Page:Méry - La guerre du Nizam, Hachette, 1859.djvu/102

Le texte de cette page a été corrigé et est conforme au fac-similé.

VI

Une lettre.


L’ennui, ce fléau de toutes les histoires, est enfanté par la complaisance des détails intermédiaires. Les tâtonnements de la transition tuent l’intérêt du récit. La transition n’est pas dans la nature. Le torrent qui roule, la cataracte qui tombe, la foudre qui écrase, ne s’arrêtent pas en route pour nous parler du caillou, du rocher ou de Franklin. Imitons la nature, quoique de fort loin, hélas ! comme quatre brins d’herbe se cotisent pour imiter un palmier.

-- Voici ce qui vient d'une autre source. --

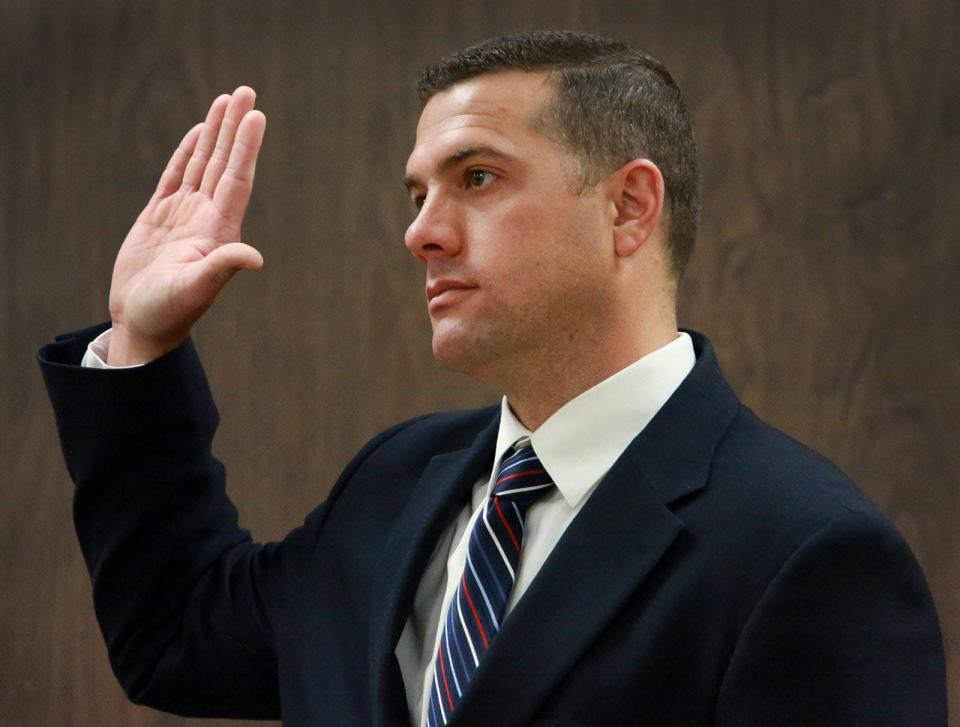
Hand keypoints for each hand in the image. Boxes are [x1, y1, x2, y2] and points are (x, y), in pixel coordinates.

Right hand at [107, 86, 266, 364]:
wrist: (142, 325)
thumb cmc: (169, 313)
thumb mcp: (196, 289)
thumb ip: (222, 267)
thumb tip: (255, 258)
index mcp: (219, 231)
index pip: (236, 179)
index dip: (245, 147)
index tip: (256, 116)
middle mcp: (206, 218)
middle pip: (224, 163)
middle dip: (234, 127)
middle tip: (245, 91)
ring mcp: (183, 216)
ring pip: (202, 164)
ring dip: (215, 133)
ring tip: (226, 101)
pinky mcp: (159, 218)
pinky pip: (176, 176)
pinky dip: (186, 153)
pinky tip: (199, 134)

La transition est souvent aussi une insulte à l’intelligence du lecteur ; il faut cependant mentionner, à cette page, que le colonel Douglas a donné des ordres pour dérober aux yeux des vivants les moindres traces de ce drame de mort, et pour recommander un secret inviolable sur les horreurs de la nuit ; officiers et soldats se sont purifiés dans le lac de leurs sanglantes souillures ; rien ne doit transpirer à Roudjah et aux environs. Il faut ainsi pour ne point donner l’alarme aux populations des campagnes et des villages, et pour continuer l’horrible guerre avec toutes les apparences de la paix.

Douglas et Edward sont rentrés à Nerbudda, furtivement, comme ils en étaient sortis. Personne n’a remarqué leur absence. L’habitation du nabab vient d’être, à son insu, élevée à la dignité de quartier général.